**REQUEST**
Look through the entries below and count the lines with the word "pixels" in them; give only the number.

**STUDY MATERIAL**
-- -- --

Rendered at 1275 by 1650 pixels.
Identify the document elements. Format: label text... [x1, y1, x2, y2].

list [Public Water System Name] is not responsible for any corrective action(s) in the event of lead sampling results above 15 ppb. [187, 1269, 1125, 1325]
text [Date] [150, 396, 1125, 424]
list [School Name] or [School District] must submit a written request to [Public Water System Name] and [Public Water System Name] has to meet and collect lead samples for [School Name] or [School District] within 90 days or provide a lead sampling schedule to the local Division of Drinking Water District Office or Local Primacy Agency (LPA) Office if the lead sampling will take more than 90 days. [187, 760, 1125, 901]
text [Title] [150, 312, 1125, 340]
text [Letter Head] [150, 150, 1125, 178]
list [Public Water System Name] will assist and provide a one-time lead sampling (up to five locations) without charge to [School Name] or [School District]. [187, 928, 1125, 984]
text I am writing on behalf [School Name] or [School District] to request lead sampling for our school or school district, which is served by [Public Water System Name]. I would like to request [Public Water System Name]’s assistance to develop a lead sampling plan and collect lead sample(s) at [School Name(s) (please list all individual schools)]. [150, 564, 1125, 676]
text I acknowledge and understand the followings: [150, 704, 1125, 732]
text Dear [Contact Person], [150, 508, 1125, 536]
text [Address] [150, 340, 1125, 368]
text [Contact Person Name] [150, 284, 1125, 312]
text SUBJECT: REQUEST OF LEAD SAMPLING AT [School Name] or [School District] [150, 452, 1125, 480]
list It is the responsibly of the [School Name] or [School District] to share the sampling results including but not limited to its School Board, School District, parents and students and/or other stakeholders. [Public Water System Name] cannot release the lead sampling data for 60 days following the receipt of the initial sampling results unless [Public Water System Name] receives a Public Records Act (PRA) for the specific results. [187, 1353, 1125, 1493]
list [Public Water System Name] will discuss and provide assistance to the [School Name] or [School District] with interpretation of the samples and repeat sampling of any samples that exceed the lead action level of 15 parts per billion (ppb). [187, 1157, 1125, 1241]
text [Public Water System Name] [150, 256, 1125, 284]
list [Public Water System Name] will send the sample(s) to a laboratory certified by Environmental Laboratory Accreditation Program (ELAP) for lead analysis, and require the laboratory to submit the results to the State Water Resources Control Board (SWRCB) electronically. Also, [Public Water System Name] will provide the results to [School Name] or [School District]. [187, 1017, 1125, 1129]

-- -- --

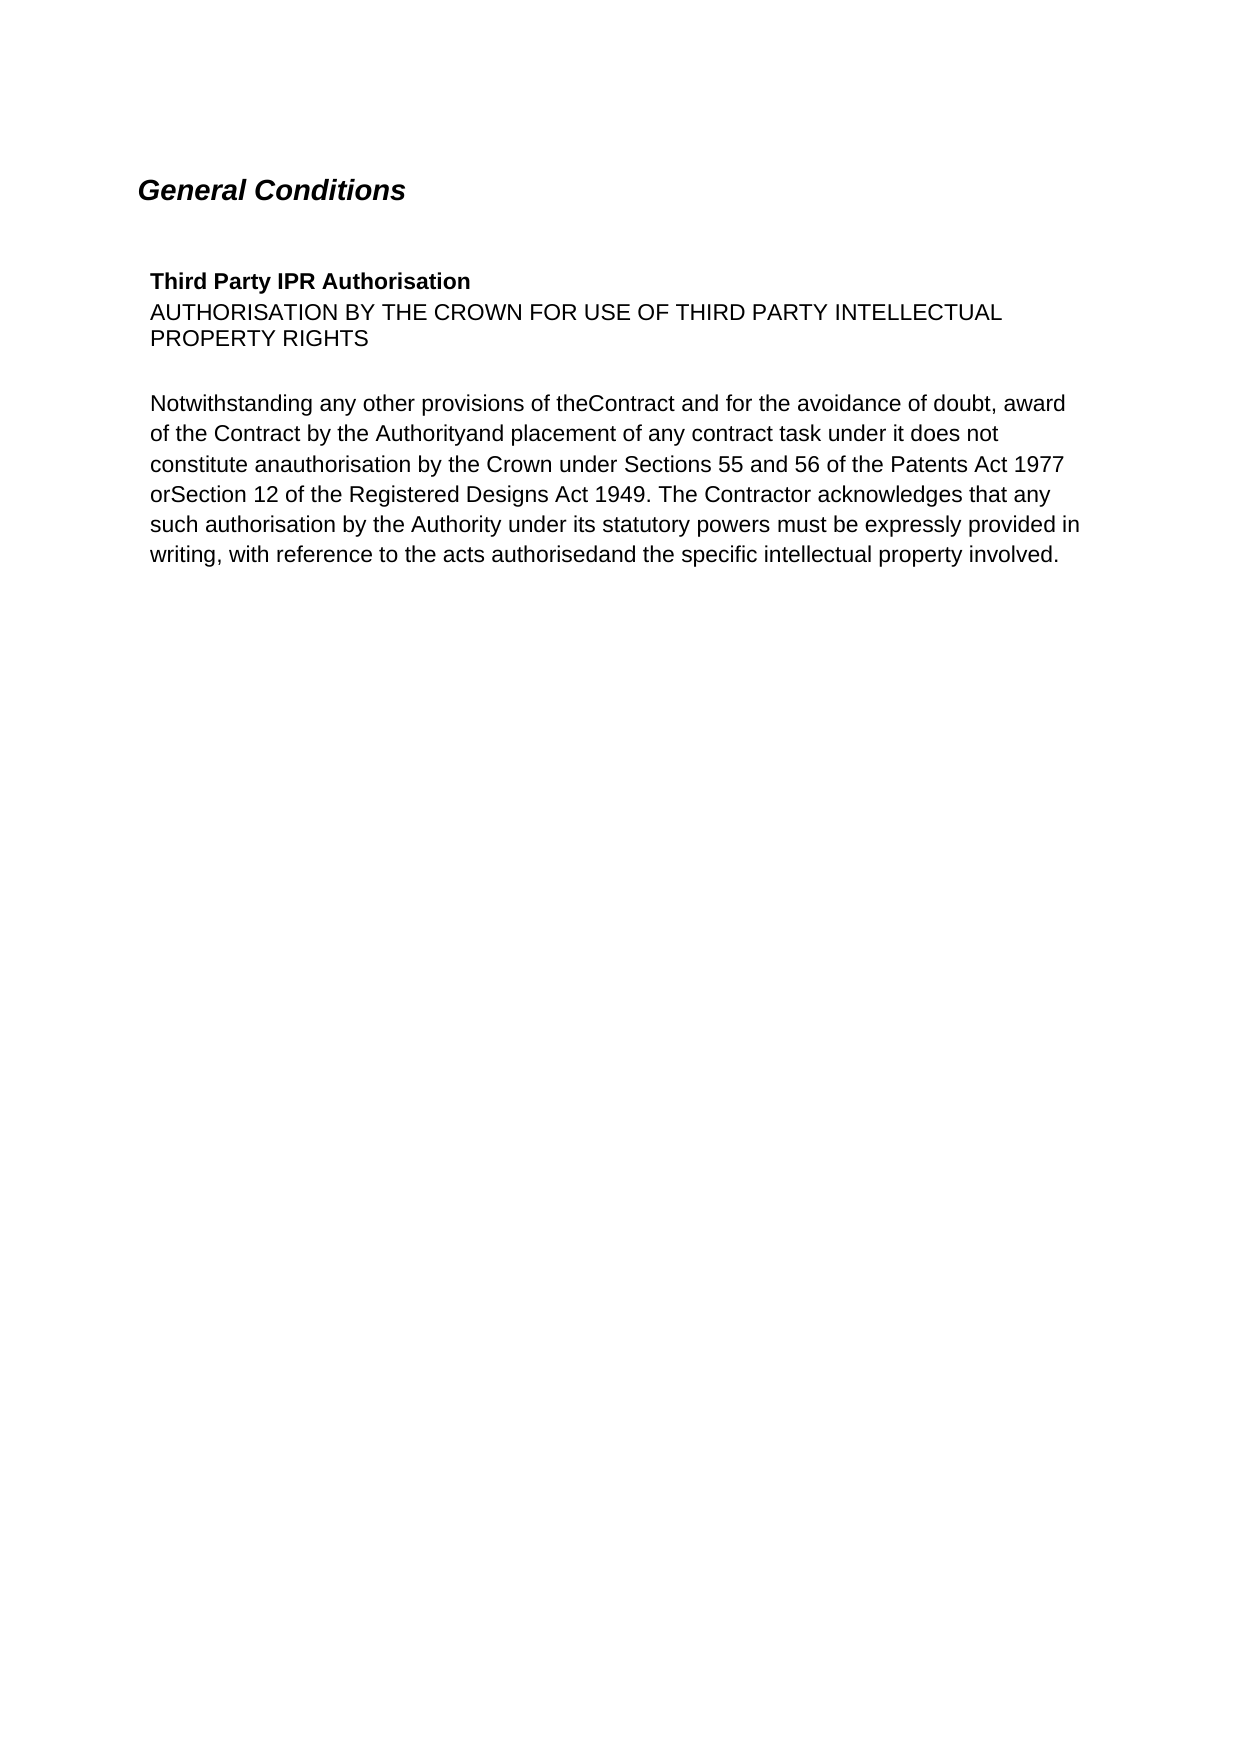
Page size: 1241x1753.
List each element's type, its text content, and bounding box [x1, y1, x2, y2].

-- -- --

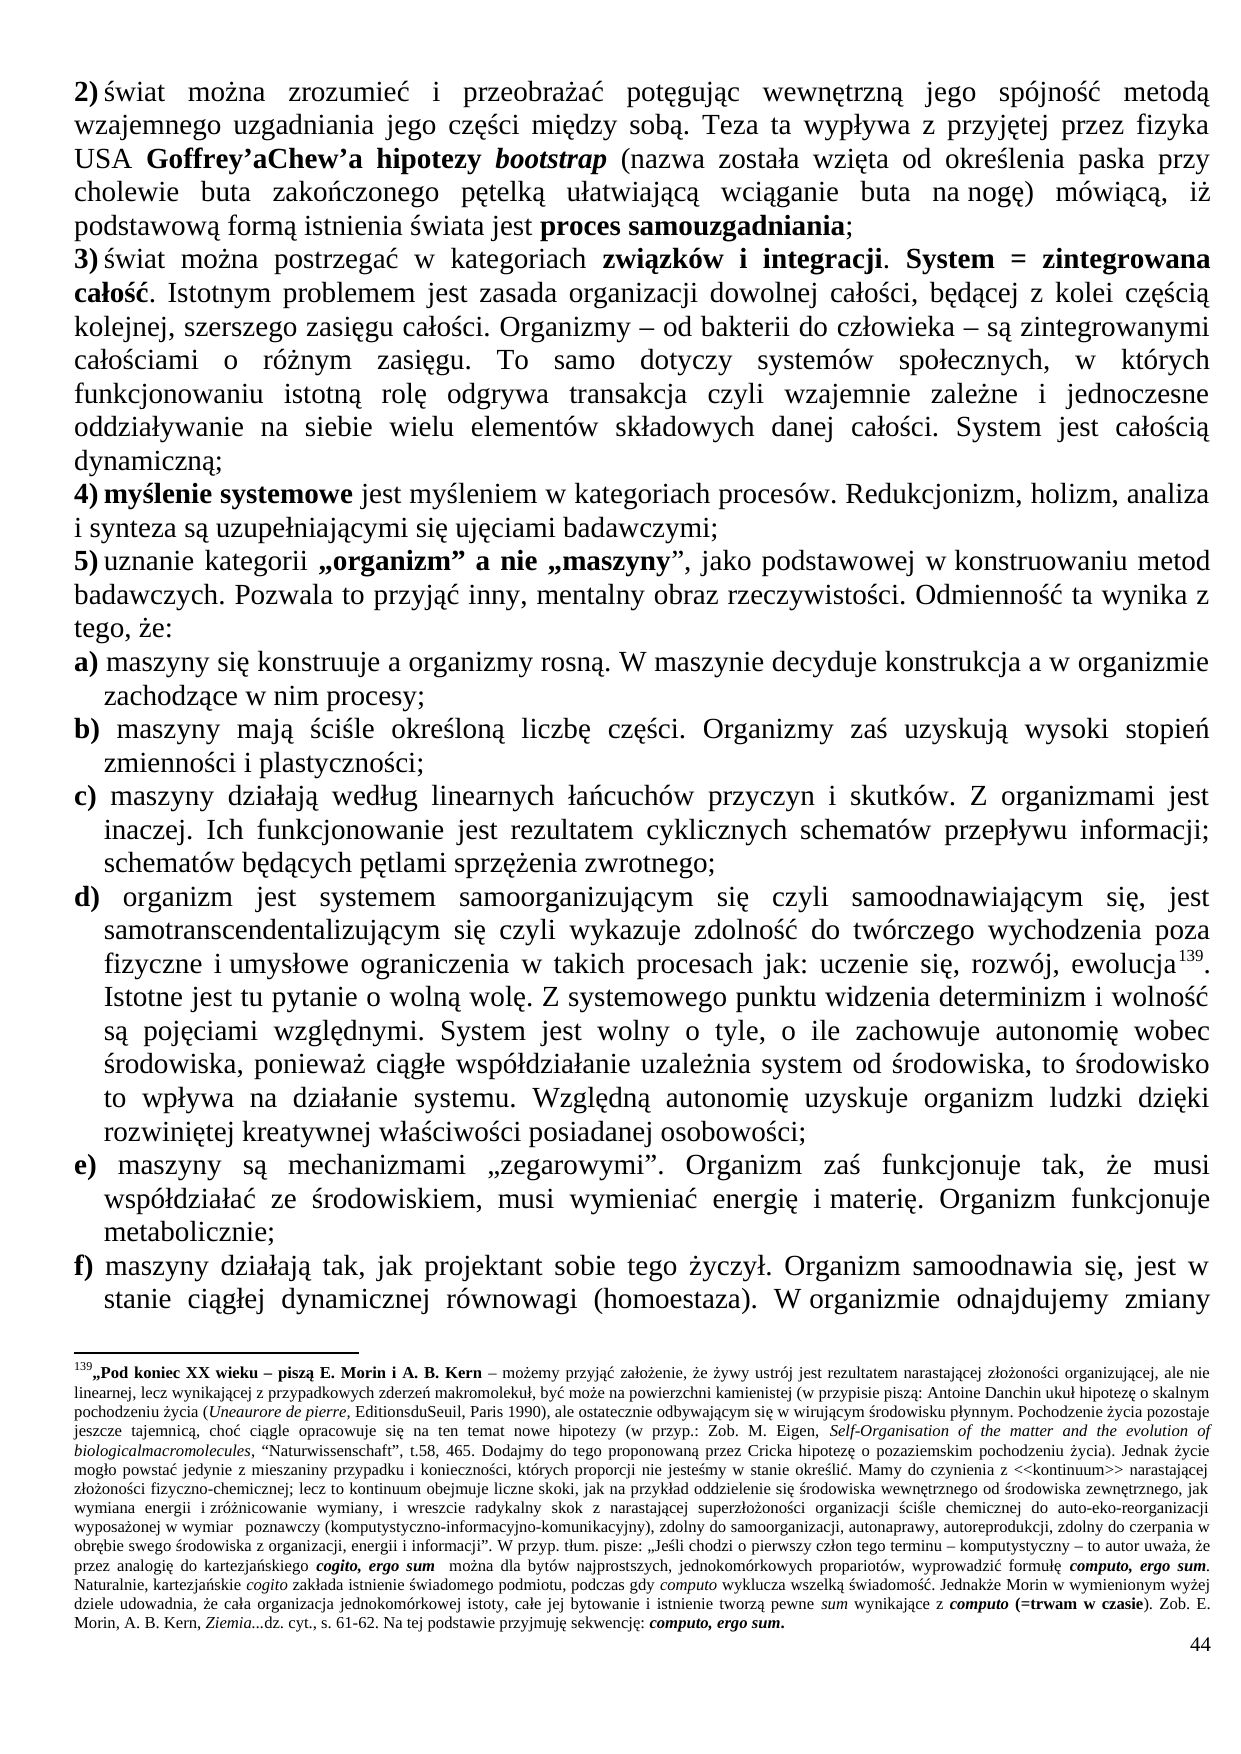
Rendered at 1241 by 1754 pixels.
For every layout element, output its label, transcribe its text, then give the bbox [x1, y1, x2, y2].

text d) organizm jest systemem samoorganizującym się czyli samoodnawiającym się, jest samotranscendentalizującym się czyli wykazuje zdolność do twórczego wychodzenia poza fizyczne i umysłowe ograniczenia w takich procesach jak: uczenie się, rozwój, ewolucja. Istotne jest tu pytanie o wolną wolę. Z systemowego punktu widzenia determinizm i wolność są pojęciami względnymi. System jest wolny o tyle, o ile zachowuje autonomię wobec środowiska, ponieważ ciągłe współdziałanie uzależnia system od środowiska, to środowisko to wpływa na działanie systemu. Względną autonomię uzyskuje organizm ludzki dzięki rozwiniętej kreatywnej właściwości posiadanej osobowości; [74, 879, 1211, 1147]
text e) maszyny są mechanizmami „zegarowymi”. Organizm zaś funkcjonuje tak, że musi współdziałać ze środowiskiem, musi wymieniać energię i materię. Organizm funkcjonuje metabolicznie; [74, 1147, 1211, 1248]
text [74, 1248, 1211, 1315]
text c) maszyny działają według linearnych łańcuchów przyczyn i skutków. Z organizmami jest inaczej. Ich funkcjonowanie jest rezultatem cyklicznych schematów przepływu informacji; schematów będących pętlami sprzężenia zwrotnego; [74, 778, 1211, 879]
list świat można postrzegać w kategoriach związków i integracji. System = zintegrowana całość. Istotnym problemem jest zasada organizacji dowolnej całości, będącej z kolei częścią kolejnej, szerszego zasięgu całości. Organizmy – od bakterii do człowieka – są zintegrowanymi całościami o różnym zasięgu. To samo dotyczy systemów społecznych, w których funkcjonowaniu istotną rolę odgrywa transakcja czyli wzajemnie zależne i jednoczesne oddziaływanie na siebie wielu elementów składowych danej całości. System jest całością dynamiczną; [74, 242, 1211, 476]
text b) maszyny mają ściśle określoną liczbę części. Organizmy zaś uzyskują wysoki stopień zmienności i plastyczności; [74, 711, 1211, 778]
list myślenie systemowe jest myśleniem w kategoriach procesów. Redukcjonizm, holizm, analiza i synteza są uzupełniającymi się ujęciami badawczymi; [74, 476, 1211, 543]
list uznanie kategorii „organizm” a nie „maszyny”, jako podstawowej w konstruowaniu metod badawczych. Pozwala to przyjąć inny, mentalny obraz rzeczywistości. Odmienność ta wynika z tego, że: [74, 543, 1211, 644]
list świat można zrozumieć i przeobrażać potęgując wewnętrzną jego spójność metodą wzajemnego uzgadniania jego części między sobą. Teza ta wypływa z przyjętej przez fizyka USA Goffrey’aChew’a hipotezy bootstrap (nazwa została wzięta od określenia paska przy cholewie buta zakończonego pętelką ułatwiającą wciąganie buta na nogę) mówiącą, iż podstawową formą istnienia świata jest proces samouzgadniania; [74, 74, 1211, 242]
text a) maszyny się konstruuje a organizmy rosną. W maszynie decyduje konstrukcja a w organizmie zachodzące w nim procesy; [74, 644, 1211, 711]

-- -- --

**RESPONSE TO THIS TASK**
2